At the time this appeal was briefed, our Supreme Court had not yet announced its decision in People v. Dorado. The Dorado decision had been filed, however, before the oral argument of this appeal, although a petition for rehearing was then pending. We questioned counsel concerning possible application of the principles of Dorado to the facts of this case and received the benefit of their discussion. Since argument herein, the Supreme Court granted a rehearing and has re-decided People v. Dorado, 62 Cal.2d 338 [42 Cal.Rptr. 169, 398 P.2d 361]. The rules of law originally stated by the court in that ease were reaffirmed. We must apply them here.
When Inspector Busse first went to the office of Statewide Convalescent Hospitals to interview appellant he was investigating what appeared to be a criminal offense. At that time he had no special reason to believe that appellant had committed any criminal act. His interrogation of appellant was therefore entirely -proper. Later, however, it is clear that suspicion had begun to fall upon appellant, and she became the focus of the investigation. She was taken from her place of employment to the police department for further questioning.
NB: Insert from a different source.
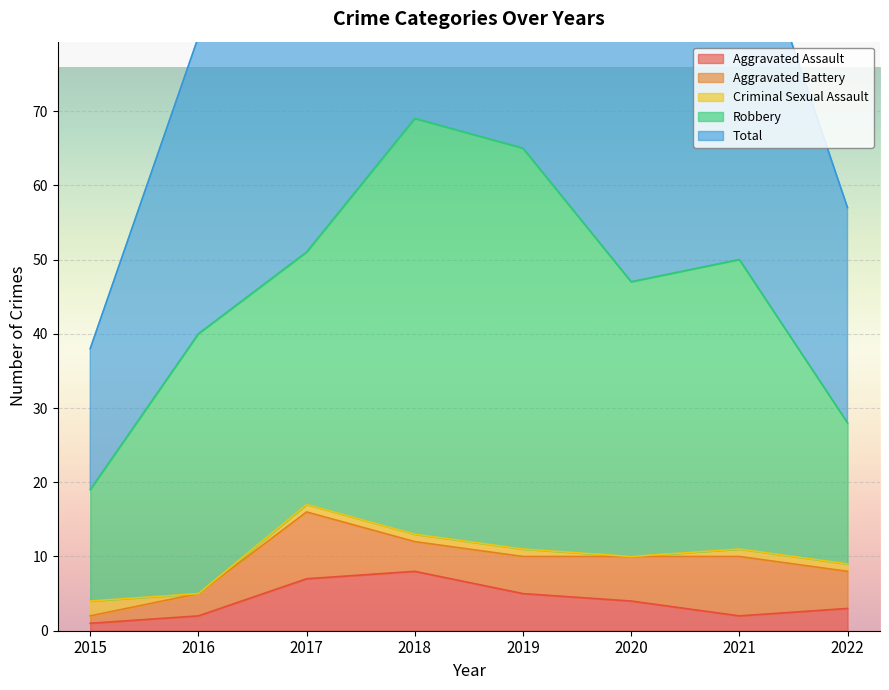

True or false: Aggravated Assault has a value of 12 at 2017.

False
Oakland police procedure is first to interrogate the suspect. If significant statements are elicited, they are repeated for tape recording. Here, at the police department, appellant made an oral confession. She was later asked to repeat that confession so that it might be recorded. She did so. It is clear that when appellant was asked to repeat her confession so that it might be recorded, the investigative stage of the inquiry had passed. After the tape recording had been made, appellant was asked by Inspector Busse to sign the written statement, which as we have noted, was a full and complete confession of the offense charged herein.
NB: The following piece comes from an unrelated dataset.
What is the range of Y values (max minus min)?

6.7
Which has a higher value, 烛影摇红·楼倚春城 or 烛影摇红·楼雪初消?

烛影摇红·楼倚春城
It is apparent that the facts of this ease fall squarely within the rule of People v. Dorado. Here, as in Dorado, at the time appellant’s oral confession was taped, and at the time her written confession was signed, the investigative stage of police inquiry had passed, and appellant had become the focus of police attention. The purpose of the questioning which resulted in the taped statement was to obtain a recording of appellant’s oral confession. The purpose of the questioning, which led to appellant’s signed confession, was to elicit answers which would demonstrate appellant's guilt. Appellant was not informed of her right to counsel, nor of her “absolute *317right to remain silent. ’ ’ She made no request at any time for the assistance of counsel. All of these elements were present in Dorado. As they there operated to render Dorado’s confession inadmissible as evidence, so they must here operate with like effect on appellant’s confession. Reversal of the judgment is compelled.
In view of our conclusion that the judgment must be reversed for the reasons stated, we deem it unnecessary to discuss the various assignments of error raised in appellant’s brief. The points raised are not likely to recur in the same manner in the event of retrial. Appellant’s assertion that Penal Code section 487 subdivision 1 is unconstitutional is fully disposed of by the holding in People v. Finston, 214 Cal.App.2d 54 [29 Cal.Rptr. 165].
The judgment is reversed.
Draper, P. J., and Devine, J., concurred.
A petition for a rehearing was denied March 9, 1965, and respondent’s petition for a hearing by the Supreme Court was denied April 14, 1965. Mosk, J., did not participate therein. McComb, J., and Burke, J., were of the opinion that the petition should be granted.